A few months ago I looked to see whether there were European equivalents to books such as "Can the Japanese Change Their Education System?" which is one of a number of such works in English. I could find no equivalents for any European.
This is not because no European country has made any significant changes to its basic education system in the last 20-30 years. Some have made major changes but they apparently did so without the sage advice of foreign Anglophone academics.
The very idea of Anglophone academics telling the French how they should reform their education system is a non-starter. But, telling the Japanese how to run their educational system seems to be regarded as both a right and duty for foreign Japan specialists.

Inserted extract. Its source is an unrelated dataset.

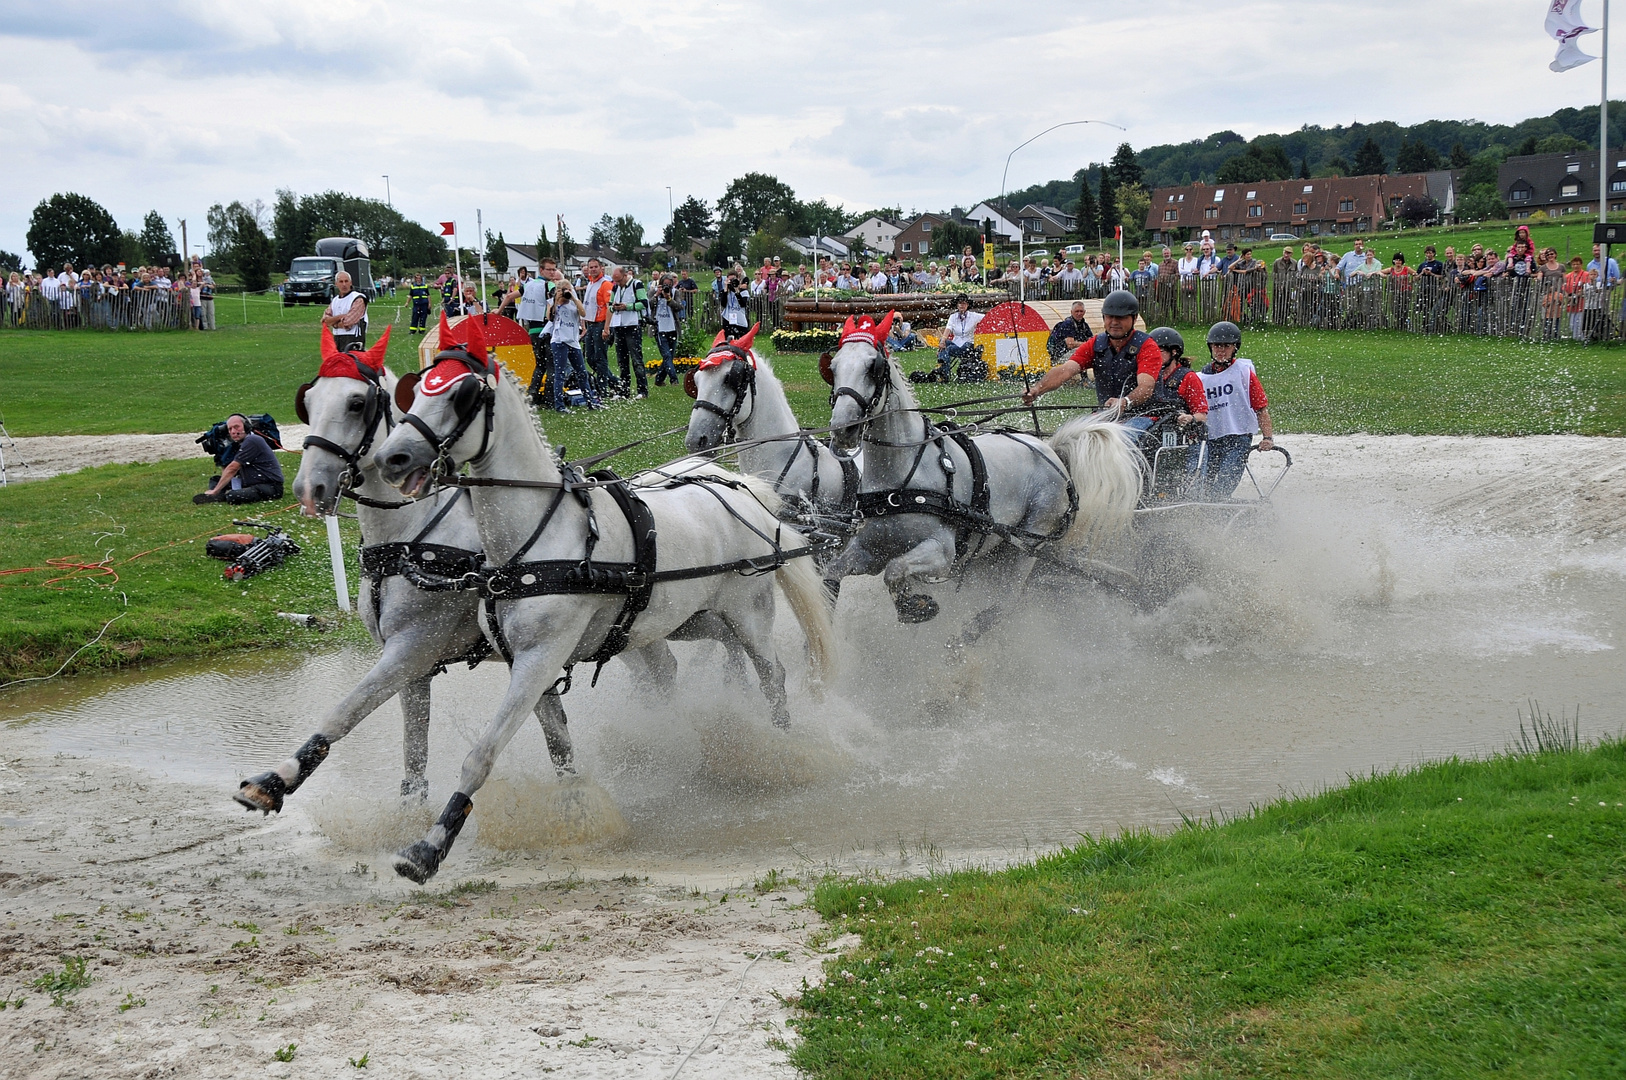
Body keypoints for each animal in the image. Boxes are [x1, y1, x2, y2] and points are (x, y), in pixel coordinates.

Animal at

Whether this is racism (white people don't tell other white people how to run their countries) or paternalism (the Japanese are a nation of twelve-year-olds) is hard to decide. It is probably both.

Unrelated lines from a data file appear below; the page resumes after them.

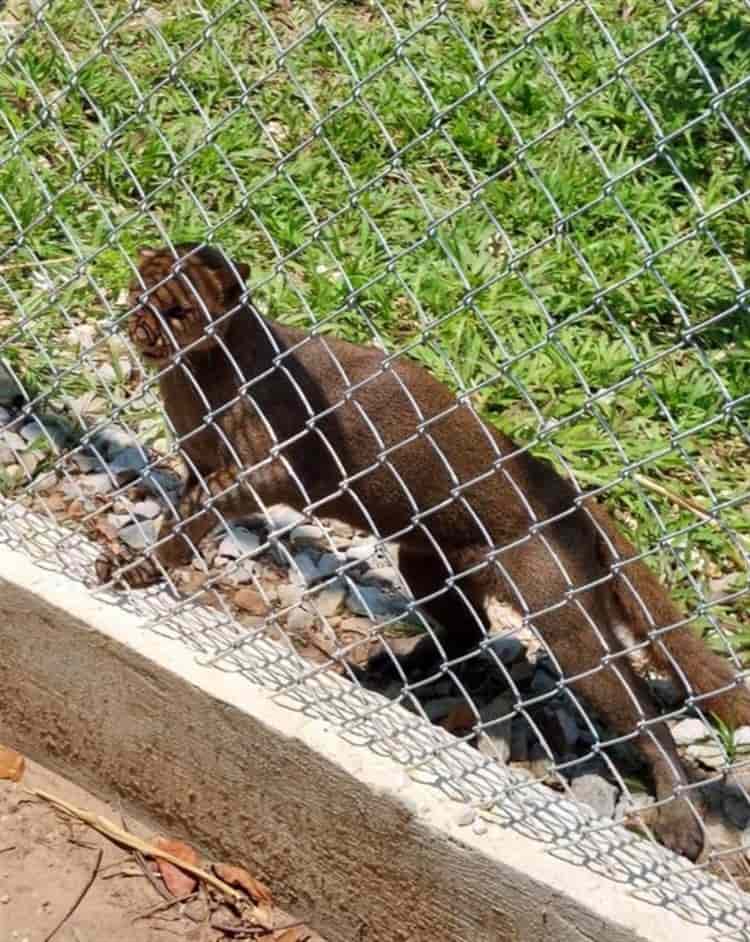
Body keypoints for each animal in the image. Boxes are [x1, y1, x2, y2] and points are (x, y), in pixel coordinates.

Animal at [98, 243, 750, 864]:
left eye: (178, 309)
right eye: (138, 292)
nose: (142, 327)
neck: (195, 382)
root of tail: (570, 494)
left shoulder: (276, 468)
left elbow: (205, 514)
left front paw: (141, 566)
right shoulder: (195, 466)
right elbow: (176, 526)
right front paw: (132, 566)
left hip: (563, 617)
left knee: (641, 709)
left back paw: (680, 819)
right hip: (426, 561)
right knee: (471, 632)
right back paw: (394, 666)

In any event, I find it abhorrent whether it is initiated by the Japanese or by foreigners.
Careful Japanese examination of foreign models can be useful. The long term care insurance scheme in Japan is a stellar example of that but this involved Japanese making careful on the ground studies of care schemes in a number of foreign countries. Listening to foreign nationals blow off about what was wrong in Japan was not part of this.
Japan was so successful that Korea and Taiwan followed Japan and the Japanese model has been offered as something worthy of study by Britain.

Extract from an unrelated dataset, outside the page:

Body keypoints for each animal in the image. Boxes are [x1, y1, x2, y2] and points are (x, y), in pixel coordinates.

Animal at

http://japan-forward.com/all-eyes-on-japans-long-term-health-care-innovations/
http://japan-forward.com/its-time-to-recognize-japans-leadership-in-long-term-health-care/
I also know of a case where the very well-founded advice a foreign political scientist helped to head off a singularly dumb electoral reform.
But, these are cases of Japanese seeking out reform from experts and practitioners, not opinionated gaijin blowing off in an English language mailing list with little Japanese participation.
I wonder how many of those thinking they know what is good for Japan and the Japanese would try to tell the Brits, Germans, French, Italians, Koreans, or for that matter the Chinese, how to run their education systems.
For those who are long term residents, I would suggest that if you really believe you have something to say about Japanese education or Japanese policy at large
(1) Write in Japanese.
(2) Naturalize. It's relatively easy. I did it without hired legal help. There are no fees for the application.
(3) Vote.
(4) Run for public office. Several of the opposition parties welcome naturalized Japanese. Even if you don't get elected, a foreign face will get more attention than a generic native Japanese.